SWS is a congenital but not inherited disease. It is a neurocutaneous syndrome presented with vascular malformations resulting from the failure of fetal veins to develop normally, changes in the brain, skin, and eye. These malformations lead to venous hypertension and subsequent hypoperfusion of the underlying cortex causing chronic cerebral ischemia, atrophy, and neurological deterioration. [5],[6] This syndrome occurs with equal frequency in both sexes, with seizures typically developing in the 1 st year of life.

SWS is referred to as complete when both central nervous system and facial angiomas are present and incomplete when only one area is affected without the other. Our patient had complete SWS. The Roach scale [7] is used for classification:

Type I: Both facial and leptomeningeal angiomas; may have glaucoma

Type II: Facial angiomas alone; may have glaucoma

Type III: Isolated leptomeningeal angiomas; usually no glaucoma.
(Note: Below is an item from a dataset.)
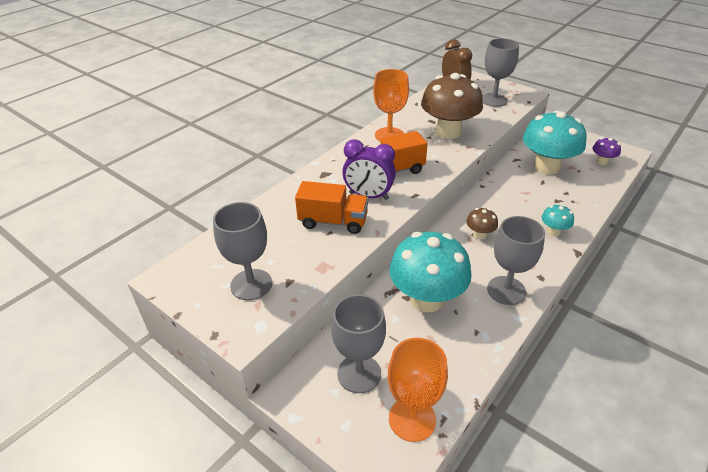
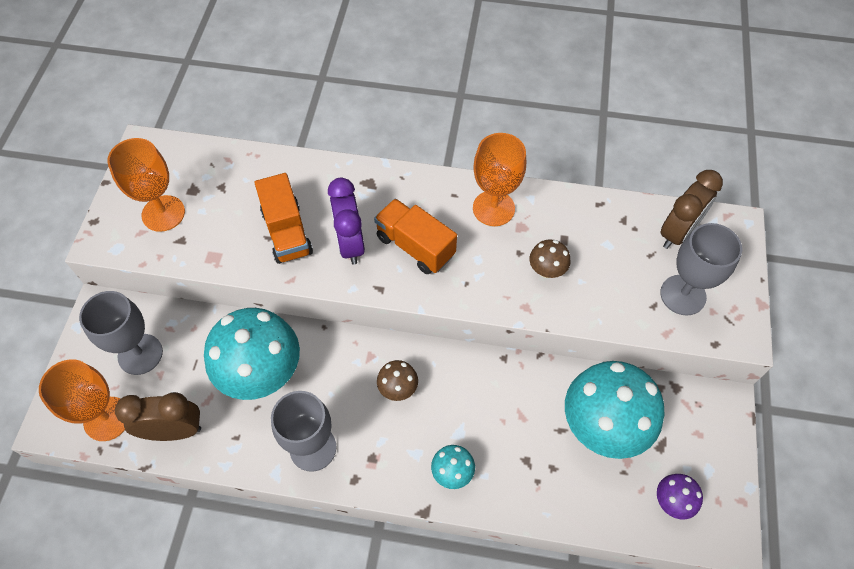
camera: 60 degrees right, 20 degrees up
(251, 284) = (163, 213): grey goblet -> orange goblet
(448, 132) = (546, 270): brown mushroom -> brown mushroom, size x0.45
(450, 371) = (174, 430): none -> brown clock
Port wine stains in childhood are classically faint, pink macules, tend to darken progressively to red purple. It is classified as a vascular malformation. Vascular anomalies are a heterogeneous group of congenital blood vessel disorders, subcategorized into vascular tumors and malformations (venous, capillary, arteririal, arteriovenous), whereas hemangiomas are the most common vascular tumors. Most hemangiomas are not usually present at birth or are very faint red marks. Shortly after birth, however, they grow rapidly. Over time, they become smaller (involute) and lighter in color. Vascular malformations are present at birth and enlarge proportionately with the growth of the child. They do not involute spontaneously and may become more apparent as the child grows. They do not show any gender bias and are glucose transporter 1 negative. The latter is positive in hemangiomas which are more common in girls.
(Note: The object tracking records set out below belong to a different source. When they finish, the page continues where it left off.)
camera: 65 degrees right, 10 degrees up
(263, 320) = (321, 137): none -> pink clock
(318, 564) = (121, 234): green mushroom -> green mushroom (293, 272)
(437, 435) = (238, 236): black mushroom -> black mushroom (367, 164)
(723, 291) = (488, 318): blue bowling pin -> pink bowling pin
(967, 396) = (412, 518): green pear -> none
A port wine stain usually has unilateral distribution along one or more segments of the trigeminal nerve. Occasionally bilateral involvement or additional port wine lesions are found elsewhere in the body. The port wine nevi are localized in the face, especially on the right side and are detected in 87-90% of the cases. The lesion extension over the middle line is observed in 50% of the patients and bilateral involvement can be detected in about 33% of the cases. [8],[9] Extensive nevus flemmus associated with pigmentary nevi, particularly in the form of aberrant, widespread, and persistent Mongolian spots occurs in Phakomatosis pigmentovascularis, [10] which is classified into 4 types (Hasegawa and Yasuhara, 1979):

Type I

  • Nevus flammeus
  • Nevus pigmenosus/verrucosus

Type II

  • Nevus flammeus
  • Mongolian spots

Type III

  • Nevus flammeus
  • Nevus spilus

Type IV

  • Nevus flammeus
  • Mongolian spots
  • Nevus spilus.

Between 75% and 85% of phacomatosis pigmento-vascularis cases are represented by Type II. Our case is interesting due to the presence of bilateral facial port wine stain, along with its presence at some other sites such as the scalp and neck as well.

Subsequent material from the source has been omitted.